Jones and Watts open the book with Active and his friend (and recurring character) Cowboy Decker, a Bush pilot, examining the wreckage of a small plane that crashed in the Brooks Range. Killed were the pilot, Evie Kavoonah, and her fiancé, Dr. Todd Brenner. The cause of the crash has been determined as pilot error. The plane ran out of fuel and went down. The FAA determination is that Evie had neglected to fill the tanks before departing for Fairbanks.

But Decker isn’t convinced. He had considered Evie practically a daughter, had known her skills as a pilot, and was convinced the tanks had been full when she left. Decker suspects some sort of sabotage. Active presumes his friend is grieving and unwilling to accept the mistake, but goes along to the remote crash site to help look for any evidence that might have been missed by the feds.

Needless to say, this being a mystery series, evidence of foul play will be found and the story will unravel. Jones and Watts contrive a novel means of explaining why the plane’s tanks ran dry, and they keep the creativity going from there. Like any good mystery story, there are false leads, multiple people with possible motives, clues planted along the way that seem insignificant but prove crucial to breaking the case, plot twists, and an action packed finale. It’s all there.

After the last few books, which sent Active out into the Bush and across Alaska, “The Big Empty,” despite its title, keeps the action mostly in Chukchi, which allows the authors an opportunity to show readers what life in an Arctic Alaska village is like. Jones spent many years living in Kotzebue, and while he’s now a resident of Anchorage, he knows the town well and offers details that those unfamiliar with it will enjoy learning about. Houses on stilts to avoid sinking into permafrost; the need to build a sea wall because of the increasingly powerful storms slamming in from the climate change-impacted Chukchi Sea; a Chinese restaurant owned by a Korean immigrant in an Inupiat village far from Alaska’s road system.

The dialogue also rings true.
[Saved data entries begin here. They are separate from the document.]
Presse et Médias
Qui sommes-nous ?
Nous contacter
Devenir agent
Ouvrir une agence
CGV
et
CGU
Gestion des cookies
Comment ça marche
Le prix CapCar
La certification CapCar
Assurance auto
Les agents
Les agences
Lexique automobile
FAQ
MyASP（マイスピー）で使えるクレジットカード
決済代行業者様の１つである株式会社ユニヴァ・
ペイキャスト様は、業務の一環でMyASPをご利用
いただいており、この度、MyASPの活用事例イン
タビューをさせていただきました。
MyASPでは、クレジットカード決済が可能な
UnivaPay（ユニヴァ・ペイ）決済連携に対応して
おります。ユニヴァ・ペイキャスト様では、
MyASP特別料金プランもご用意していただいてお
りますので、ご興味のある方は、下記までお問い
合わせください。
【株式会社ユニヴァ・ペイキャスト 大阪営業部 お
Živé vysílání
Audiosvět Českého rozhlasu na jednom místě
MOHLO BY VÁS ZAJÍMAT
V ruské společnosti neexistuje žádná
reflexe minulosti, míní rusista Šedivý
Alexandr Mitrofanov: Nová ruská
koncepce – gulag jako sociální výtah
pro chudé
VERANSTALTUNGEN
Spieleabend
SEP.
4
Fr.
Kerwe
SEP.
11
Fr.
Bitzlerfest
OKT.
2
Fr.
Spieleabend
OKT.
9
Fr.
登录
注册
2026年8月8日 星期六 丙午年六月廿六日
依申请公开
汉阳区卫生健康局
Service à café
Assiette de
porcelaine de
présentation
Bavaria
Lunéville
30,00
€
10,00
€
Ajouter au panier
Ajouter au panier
Many residents speak in “village English,” Inupiaq words are scattered through the exchanges, and the discussions never seemed forced. The book has the feel of village life about it, something not often found in Alaska books, and thus a worthy contribution to northern literature.

From the broader series viewpoint, there’s also plenty of character development. Books of this sort depend on a certain amount of soap opera style continuity, and Jones and Watts accomplish this nicely without overplaying it. Central to this theme in the series has been Active’s wife, Grace, who was introduced in the third installment. A victim of severe sexual abuse as a child, she has been living with the aftermath of it, and this has been an ongoing theme in the books. Now pregnant with the couple’s first child, she works through her conflicting emotions, and Jones and Watts use this subplot to explore the terrible effects that abuse have on adult survivors. That they are able to do this without letting it overwhelm the story is impressive, and it’s likely that having Watt’s as co-author helps make this element seem so real. Watts likely added important insight into how the key female character would respond under such circumstances.

They’ve also introduced a new character with Danny Kavik, a young officer under Active’s command. Here he helps break the case, and while his personality is only emerging, he seems poised to become a significant part of the series and help keep it moving forward.

“The Big Empty” works well on all levels. It’s genre fiction, so it’s not deep. But it is quite readable. The Nathan Active series is the best thing going right now in Alaska mystery writing, and this is one of the best episodes yet.